Le retour de la F1 marque un vrai retour à la normale pour le tourisme montréalais

MONTRÉAL — Pour les amateurs de course automobile qui déambulent dans le centre-ville de Montréal afin de zieuter les véhicules de luxe et de profiter de l’ambiance festive entourant le retour du Grand prix de Formule 1, ce week-end tombe particulièrement à point.

«On se sent comme en 2019, on revient à la normale», a décrit Alfredo Monsivais, un Montréalais rencontré alors qu’il admirait une Alfa Romeo verte exposée sur la rue Peel, jeudi après-midi.

La course de dimanche sera le premier Grand prix du Canada organisé en trois ans puisque la pandémie de COVID-19 a forcé l’annulation des deux événements précédents.

Les journées qui précèdent la course sont toujours spéciales, souligne le copropriétaire du restaurant Chez Delmo dans le Vieux-Montréal, Benoit Dessureault. Après les longs hivers montréalais, la course marque officiellement pour lui le début des activités estivales.

«C’est presque comme sortir de son hibernation, a-t-il imagé en entrevue jeudi. On voit arriver cette foule festive, bien habillée, avec de l’argent à dépenser et qui dit: « Réveille-toi Montréal, c’est le temps de faire la fête! »»

Un grand prix, c’est aussi bon pour les affaires, reconnaît le restaurateur. Lors d’une soirée régulière, Chez Delmo sert environ 70 clients dans sa salle à manger de 60 places. Mais en ce long week-end de F1, ce sont quelque 150 convives qui vont défiler chaque soir.
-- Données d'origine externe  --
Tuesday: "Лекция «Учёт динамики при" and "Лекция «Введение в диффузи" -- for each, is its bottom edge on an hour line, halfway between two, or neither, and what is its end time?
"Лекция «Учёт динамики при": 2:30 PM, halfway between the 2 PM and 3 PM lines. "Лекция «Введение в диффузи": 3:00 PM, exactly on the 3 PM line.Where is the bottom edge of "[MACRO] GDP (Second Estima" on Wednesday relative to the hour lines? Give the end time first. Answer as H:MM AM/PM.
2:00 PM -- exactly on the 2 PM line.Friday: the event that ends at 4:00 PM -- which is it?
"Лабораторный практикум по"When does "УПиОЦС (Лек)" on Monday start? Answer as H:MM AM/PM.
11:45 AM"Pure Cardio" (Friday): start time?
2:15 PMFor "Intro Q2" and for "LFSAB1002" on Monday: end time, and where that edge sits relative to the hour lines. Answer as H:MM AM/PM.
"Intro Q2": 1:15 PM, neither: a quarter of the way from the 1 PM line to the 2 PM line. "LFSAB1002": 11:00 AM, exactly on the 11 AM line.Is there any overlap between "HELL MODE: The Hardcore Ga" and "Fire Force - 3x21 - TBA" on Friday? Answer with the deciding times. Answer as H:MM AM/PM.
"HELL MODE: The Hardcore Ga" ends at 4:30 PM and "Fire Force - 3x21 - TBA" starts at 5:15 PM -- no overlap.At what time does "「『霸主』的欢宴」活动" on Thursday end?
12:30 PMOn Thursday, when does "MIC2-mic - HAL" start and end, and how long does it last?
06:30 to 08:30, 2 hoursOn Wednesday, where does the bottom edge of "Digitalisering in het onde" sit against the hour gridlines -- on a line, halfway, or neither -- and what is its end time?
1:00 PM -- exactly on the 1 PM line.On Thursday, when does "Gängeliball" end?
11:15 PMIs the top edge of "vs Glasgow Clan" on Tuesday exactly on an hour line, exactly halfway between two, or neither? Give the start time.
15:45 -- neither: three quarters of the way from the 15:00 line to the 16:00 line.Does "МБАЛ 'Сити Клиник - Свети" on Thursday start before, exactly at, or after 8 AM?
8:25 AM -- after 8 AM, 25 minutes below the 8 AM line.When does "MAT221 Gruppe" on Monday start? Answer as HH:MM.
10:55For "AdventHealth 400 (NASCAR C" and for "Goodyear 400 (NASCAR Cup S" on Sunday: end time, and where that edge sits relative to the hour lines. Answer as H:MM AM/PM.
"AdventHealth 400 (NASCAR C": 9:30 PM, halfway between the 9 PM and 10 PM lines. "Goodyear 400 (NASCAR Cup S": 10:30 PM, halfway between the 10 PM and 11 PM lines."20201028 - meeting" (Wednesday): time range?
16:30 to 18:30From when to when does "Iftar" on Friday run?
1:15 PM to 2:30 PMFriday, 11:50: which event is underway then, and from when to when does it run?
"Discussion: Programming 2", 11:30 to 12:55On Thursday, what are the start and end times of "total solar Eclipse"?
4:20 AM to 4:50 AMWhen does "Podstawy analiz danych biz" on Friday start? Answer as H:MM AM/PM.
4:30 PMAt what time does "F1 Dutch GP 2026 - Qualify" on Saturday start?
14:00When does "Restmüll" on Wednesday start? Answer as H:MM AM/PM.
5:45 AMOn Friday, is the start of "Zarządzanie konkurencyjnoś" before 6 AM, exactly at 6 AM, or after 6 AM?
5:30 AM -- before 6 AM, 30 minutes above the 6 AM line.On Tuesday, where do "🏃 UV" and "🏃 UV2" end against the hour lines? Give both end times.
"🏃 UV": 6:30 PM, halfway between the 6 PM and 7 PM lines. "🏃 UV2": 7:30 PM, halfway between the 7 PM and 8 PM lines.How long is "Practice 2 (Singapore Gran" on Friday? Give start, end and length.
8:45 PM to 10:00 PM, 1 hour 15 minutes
«La valeur de la facture moyenne grimpe, on vend plus de champagne, il y a plus de consommation d’alcool, on vend plus de produits de luxe, de vin, etc., énumère l’homme d’affaires. C’est la deuxième meilleure période de l’année après la veille du jour de l’An.»

Ce grand retour de la F1 réjouit également les établissements hôteliers de la métropole, comme le souligne PDG de l’Association des hôtels du grand Montréal, Jean-Sébastien Boudreault.

«(Pendant la pandémie), il y a eu des mois où notre taux d’occupation tournait autour de cinq pour cent, a-t-il rappelé jeudi. Ç’a été extrêmement difficile pour nos hôteliers.»

Ce week-end, a-t-il mentionné, les taux d’occupation vont atteindre 96 % et le prix moyen des nuitées s’élève à environ 500 $.

Le Grand Prix est l’un des week-ends les plus occupés de l’été, comme le sont ceux du début du Festival international de jazz ainsi que d’Osheaga.

Cette fête ne vient toutefois pas sans frais pour les contribuables. En 2017, les trois paliers de gouvernement ont annoncé des investissements de 98,2 millions $ afin de conserver l’événement à Montréal jusqu’en 2029. Cette entente a été prolongée de deux ans en 2021 afin de récupérer les courses annulées en raison de la pandémie. Québec et Ottawa ont cependant dû allonger 51 millions $ de plus.

D’après Moshe Lander, qui enseigne l’économie à l’Université Concordia, bien que le Grand Prix constitue un «grand événement», il estime que ses retombées financières sont surestimées.

Si la course peut entraîner un sursaut dans les chiffres d’affaires de certains, l’impact total demeurerait plutôt faible par rapport à l’ensemble de l’économie de la ville, selon lui.

«Si la F1 n’était pas là, ce n’est pas comme si aucun touriste n’allait venir à Montréal, a-t-il développé. Ce serait simplement un différent groupe de touristes.»

Il ajoute que les hôtels sont toujours très achalandés à Montréal en été, ce qui veut dire que lorsque des gens viennent pour la F1, ils ne font que prendre la place d’autres visiteurs qui viendraient pour voir les arts de la ville ou participer à un événement culturel.

Croisée sur la rue Crescent, Stephannie Urrutia qui déambulait avec sa mère Ingrid Estrada, toutes deux habillées aux couleurs de Ferrari, a simplement lancé qu’elle était heureuse de revoir les gens et le retour d’un sport qu’elle adore.

«Ça fait vraiment du bien de retrouver ça après une pandémie», a-t-elle mentionné.